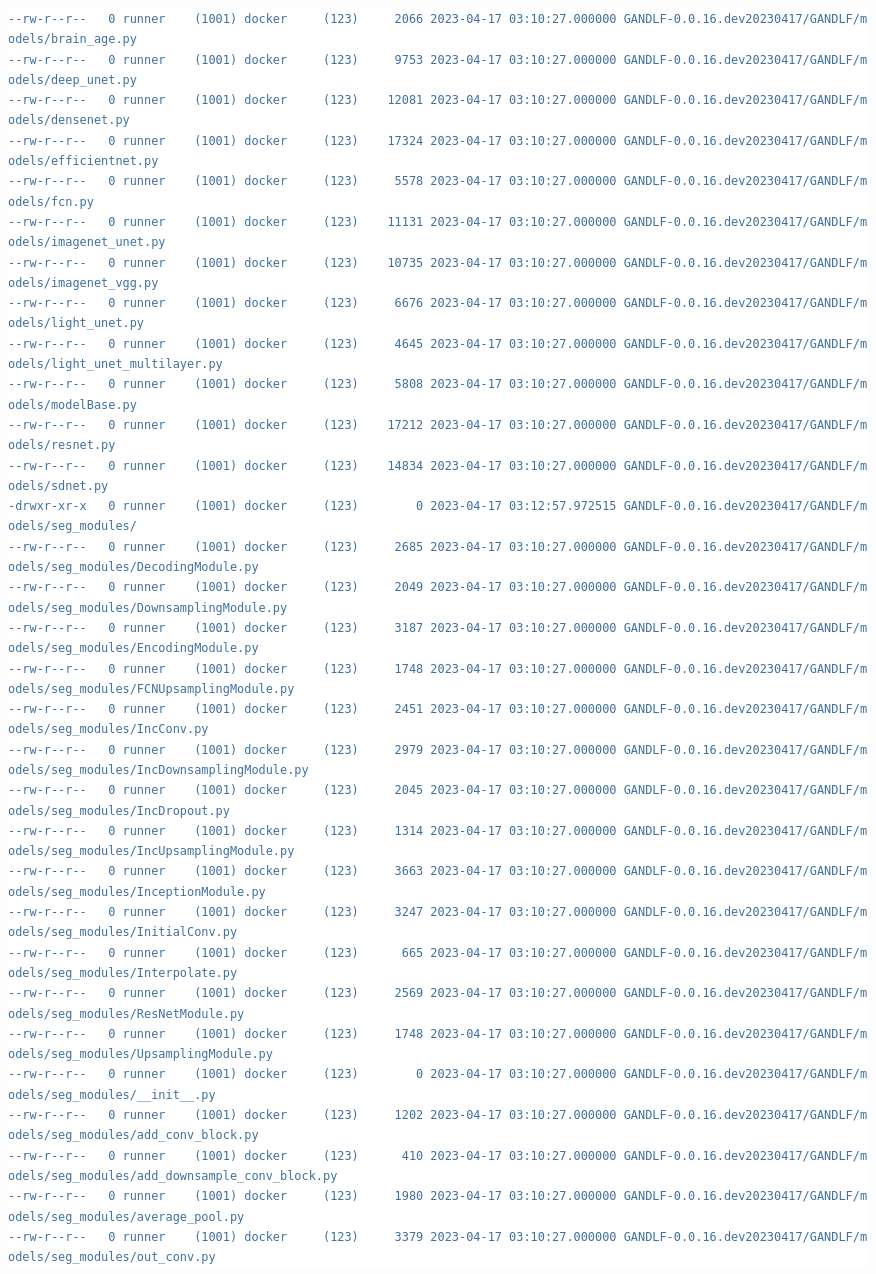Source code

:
 ```diff
--rw-r--r--   0 runner    (1001) docker     (123)     2066 2023-04-17 03:10:27.000000 GANDLF-0.0.16.dev20230417/GANDLF/models/brain_age.py
--rw-r--r--   0 runner    (1001) docker     (123)     9753 2023-04-17 03:10:27.000000 GANDLF-0.0.16.dev20230417/GANDLF/models/deep_unet.py
--rw-r--r--   0 runner    (1001) docker     (123)    12081 2023-04-17 03:10:27.000000 GANDLF-0.0.16.dev20230417/GANDLF/models/densenet.py
--rw-r--r--   0 runner    (1001) docker     (123)    17324 2023-04-17 03:10:27.000000 GANDLF-0.0.16.dev20230417/GANDLF/models/efficientnet.py
--rw-r--r--   0 runner    (1001) docker     (123)     5578 2023-04-17 03:10:27.000000 GANDLF-0.0.16.dev20230417/GANDLF/models/fcn.py
--rw-r--r--   0 runner    (1001) docker     (123)    11131 2023-04-17 03:10:27.000000 GANDLF-0.0.16.dev20230417/GANDLF/models/imagenet_unet.py
--rw-r--r--   0 runner    (1001) docker     (123)    10735 2023-04-17 03:10:27.000000 GANDLF-0.0.16.dev20230417/GANDLF/models/imagenet_vgg.py
--rw-r--r--   0 runner    (1001) docker     (123)     6676 2023-04-17 03:10:27.000000 GANDLF-0.0.16.dev20230417/GANDLF/models/light_unet.py
--rw-r--r--   0 runner    (1001) docker     (123)     4645 2023-04-17 03:10:27.000000 GANDLF-0.0.16.dev20230417/GANDLF/models/light_unet_multilayer.py
--rw-r--r--   0 runner    (1001) docker     (123)     5808 2023-04-17 03:10:27.000000 GANDLF-0.0.16.dev20230417/GANDLF/models/modelBase.py
--rw-r--r--   0 runner    (1001) docker     (123)    17212 2023-04-17 03:10:27.000000 GANDLF-0.0.16.dev20230417/GANDLF/models/resnet.py
--rw-r--r--   0 runner    (1001) docker     (123)    14834 2023-04-17 03:10:27.000000 GANDLF-0.0.16.dev20230417/GANDLF/models/sdnet.py
-drwxr-xr-x   0 runner    (1001) docker     (123)        0 2023-04-17 03:12:57.972515 GANDLF-0.0.16.dev20230417/GANDLF/models/seg_modules/
--rw-r--r--   0 runner    (1001) docker     (123)     2685 2023-04-17 03:10:27.000000 GANDLF-0.0.16.dev20230417/GANDLF/models/seg_modules/DecodingModule.py
--rw-r--r--   0 runner    (1001) docker     (123)     2049 2023-04-17 03:10:27.000000 GANDLF-0.0.16.dev20230417/GANDLF/models/seg_modules/DownsamplingModule.py
--rw-r--r--   0 runner    (1001) docker     (123)     3187 2023-04-17 03:10:27.000000 GANDLF-0.0.16.dev20230417/GANDLF/models/seg_modules/EncodingModule.py
--rw-r--r--   0 runner    (1001) docker     (123)     1748 2023-04-17 03:10:27.000000 GANDLF-0.0.16.dev20230417/GANDLF/models/seg_modules/FCNUpsamplingModule.py
--rw-r--r--   0 runner    (1001) docker     (123)     2451 2023-04-17 03:10:27.000000 GANDLF-0.0.16.dev20230417/GANDLF/models/seg_modules/IncConv.py
--rw-r--r--   0 runner    (1001) docker     (123)     2979 2023-04-17 03:10:27.000000 GANDLF-0.0.16.dev20230417/GANDLF/models/seg_modules/IncDownsamplingModule.py
--rw-r--r--   0 runner    (1001) docker     (123)     2045 2023-04-17 03:10:27.000000 GANDLF-0.0.16.dev20230417/GANDLF/models/seg_modules/IncDropout.py
--rw-r--r--   0 runner    (1001) docker     (123)     1314 2023-04-17 03:10:27.000000 GANDLF-0.0.16.dev20230417/GANDLF/models/seg_modules/IncUpsamplingModule.py
--rw-r--r--   0 runner    (1001) docker     (123)     3663 2023-04-17 03:10:27.000000 GANDLF-0.0.16.dev20230417/GANDLF/models/seg_modules/InceptionModule.py
--rw-r--r--   0 runner    (1001) docker     (123)     3247 2023-04-17 03:10:27.000000 GANDLF-0.0.16.dev20230417/GANDLF/models/seg_modules/InitialConv.py
--rw-r--r--   0 runner    (1001) docker     (123)      665 2023-04-17 03:10:27.000000 GANDLF-0.0.16.dev20230417/GANDLF/models/seg_modules/Interpolate.py
--rw-r--r--   0 runner    (1001) docker     (123)     2569 2023-04-17 03:10:27.000000 GANDLF-0.0.16.dev20230417/GANDLF/models/seg_modules/ResNetModule.py
--rw-r--r--   0 runner    (1001) docker     (123)     1748 2023-04-17 03:10:27.000000 GANDLF-0.0.16.dev20230417/GANDLF/models/seg_modules/UpsamplingModule.py
--rw-r--r--   0 runner    (1001) docker     (123)        0 2023-04-17 03:10:27.000000 GANDLF-0.0.16.dev20230417/GANDLF/models/seg_modules/__init__.py
--rw-r--r--   0 runner    (1001) docker     (123)     1202 2023-04-17 03:10:27.000000 GANDLF-0.0.16.dev20230417/GANDLF/models/seg_modules/add_conv_block.py
--rw-r--r--   0 runner    (1001) docker     (123)      410 2023-04-17 03:10:27.000000 GANDLF-0.0.16.dev20230417/GANDLF/models/seg_modules/add_downsample_conv_block.py
--rw-r--r--   0 runner    (1001) docker     (123)     1980 2023-04-17 03:10:27.000000 GANDLF-0.0.16.dev20230417/GANDLF/models/seg_modules/average_pool.py
--rw-r--r--   0 runner    (1001) docker     (123)     3379 2023-04-17 03:10:27.000000 GANDLF-0.0.16.dev20230417/GANDLF/models/seg_modules/out_conv.py
```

Your assignment> The output is the data above, repeated exactly, with pictures omitted.

Exercise answer>
Source code

:
 ```diff
--rw-r--r--   0 runner    (1001) docker     (123)     2066 2023-04-17 03:10:27.000000 GANDLF-0.0.16.dev20230417/GANDLF/models/brain_age.py
--rw-r--r--   0 runner    (1001) docker     (123)     9753 2023-04-17 03:10:27.000000 GANDLF-0.0.16.dev20230417/GANDLF/models/deep_unet.py
--rw-r--r--   0 runner    (1001) docker     (123)    12081 2023-04-17 03:10:27.000000 GANDLF-0.0.16.dev20230417/GANDLF/models/densenet.py
--rw-r--r--   0 runner    (1001) docker     (123)    17324 2023-04-17 03:10:27.000000 GANDLF-0.0.16.dev20230417/GANDLF/models/efficientnet.py
--rw-r--r--   0 runner    (1001) docker     (123)     5578 2023-04-17 03:10:27.000000 GANDLF-0.0.16.dev20230417/GANDLF/models/fcn.py
--rw-r--r--   0 runner    (1001) docker     (123)    11131 2023-04-17 03:10:27.000000 GANDLF-0.0.16.dev20230417/GANDLF/models/imagenet_unet.py
--rw-r--r--   0 runner    (1001) docker     (123)    10735 2023-04-17 03:10:27.000000 GANDLF-0.0.16.dev20230417/GANDLF/models/imagenet_vgg.py
--rw-r--r--   0 runner    (1001) docker     (123)     6676 2023-04-17 03:10:27.000000 GANDLF-0.0.16.dev20230417/GANDLF/models/light_unet.py
--rw-r--r--   0 runner    (1001) docker     (123)     4645 2023-04-17 03:10:27.000000 GANDLF-0.0.16.dev20230417/GANDLF/models/light_unet_multilayer.py
--rw-r--r--   0 runner    (1001) docker     (123)     5808 2023-04-17 03:10:27.000000 GANDLF-0.0.16.dev20230417/GANDLF/models/modelBase.py
--rw-r--r--   0 runner    (1001) docker     (123)    17212 2023-04-17 03:10:27.000000 GANDLF-0.0.16.dev20230417/GANDLF/models/resnet.py
--rw-r--r--   0 runner    (1001) docker     (123)    14834 2023-04-17 03:10:27.000000 GANDLF-0.0.16.dev20230417/GANDLF/models/sdnet.py
-drwxr-xr-x   0 runner    (1001) docker     (123)        0 2023-04-17 03:12:57.972515 GANDLF-0.0.16.dev20230417/GANDLF/models/seg_modules/
--rw-r--r--   0 runner    (1001) docker     (123)     2685 2023-04-17 03:10:27.000000 GANDLF-0.0.16.dev20230417/GANDLF/models/seg_modules/DecodingModule.py
--rw-r--r--   0 runner    (1001) docker     (123)     2049 2023-04-17 03:10:27.000000 GANDLF-0.0.16.dev20230417/GANDLF/models/seg_modules/DownsamplingModule.py
--rw-r--r--   0 runner    (1001) docker     (123)     3187 2023-04-17 03:10:27.000000 GANDLF-0.0.16.dev20230417/GANDLF/models/seg_modules/EncodingModule.py
--rw-r--r--   0 runner    (1001) docker     (123)     1748 2023-04-17 03:10:27.000000 GANDLF-0.0.16.dev20230417/GANDLF/models/seg_modules/FCNUpsamplingModule.py
--rw-r--r--   0 runner    (1001) docker     (123)     2451 2023-04-17 03:10:27.000000 GANDLF-0.0.16.dev20230417/GANDLF/models/seg_modules/IncConv.py
--rw-r--r--   0 runner    (1001) docker     (123)     2979 2023-04-17 03:10:27.000000 GANDLF-0.0.16.dev20230417/GANDLF/models/seg_modules/IncDownsamplingModule.py
--rw-r--r--   0 runner    (1001) docker     (123)     2045 2023-04-17 03:10:27.000000 GANDLF-0.0.16.dev20230417/GANDLF/models/seg_modules/IncDropout.py
--rw-r--r--   0 runner    (1001) docker     (123)     1314 2023-04-17 03:10:27.000000 GANDLF-0.0.16.dev20230417/GANDLF/models/seg_modules/IncUpsamplingModule.py
--rw-r--r--   0 runner    (1001) docker     (123)     3663 2023-04-17 03:10:27.000000 GANDLF-0.0.16.dev20230417/GANDLF/models/seg_modules/InceptionModule.py
--rw-r--r--   0 runner    (1001) docker     (123)     3247 2023-04-17 03:10:27.000000 GANDLF-0.0.16.dev20230417/GANDLF/models/seg_modules/InitialConv.py
--rw-r--r--   0 runner    (1001) docker     (123)      665 2023-04-17 03:10:27.000000 GANDLF-0.0.16.dev20230417/GANDLF/models/seg_modules/Interpolate.py
--rw-r--r--   0 runner    (1001) docker     (123)     2569 2023-04-17 03:10:27.000000 GANDLF-0.0.16.dev20230417/GANDLF/models/seg_modules/ResNetModule.py
--rw-r--r--   0 runner    (1001) docker     (123)     1748 2023-04-17 03:10:27.000000 GANDLF-0.0.16.dev20230417/GANDLF/models/seg_modules/UpsamplingModule.py
--rw-r--r--   0 runner    (1001) docker     (123)        0 2023-04-17 03:10:27.000000 GANDLF-0.0.16.dev20230417/GANDLF/models/seg_modules/__init__.py
--rw-r--r--   0 runner    (1001) docker     (123)     1202 2023-04-17 03:10:27.000000 GANDLF-0.0.16.dev20230417/GANDLF/models/seg_modules/add_conv_block.py
--rw-r--r--   0 runner    (1001) docker     (123)      410 2023-04-17 03:10:27.000000 GANDLF-0.0.16.dev20230417/GANDLF/models/seg_modules/add_downsample_conv_block.py
--rw-r--r--   0 runner    (1001) docker     (123)     1980 2023-04-17 03:10:27.000000 GANDLF-0.0.16.dev20230417/GANDLF/models/seg_modules/average_pool.py
--rw-r--r--   0 runner    (1001) docker     (123)     3379 2023-04-17 03:10:27.000000 GANDLF-0.0.16.dev20230417/GANDLF/models/seg_modules/out_conv.py
```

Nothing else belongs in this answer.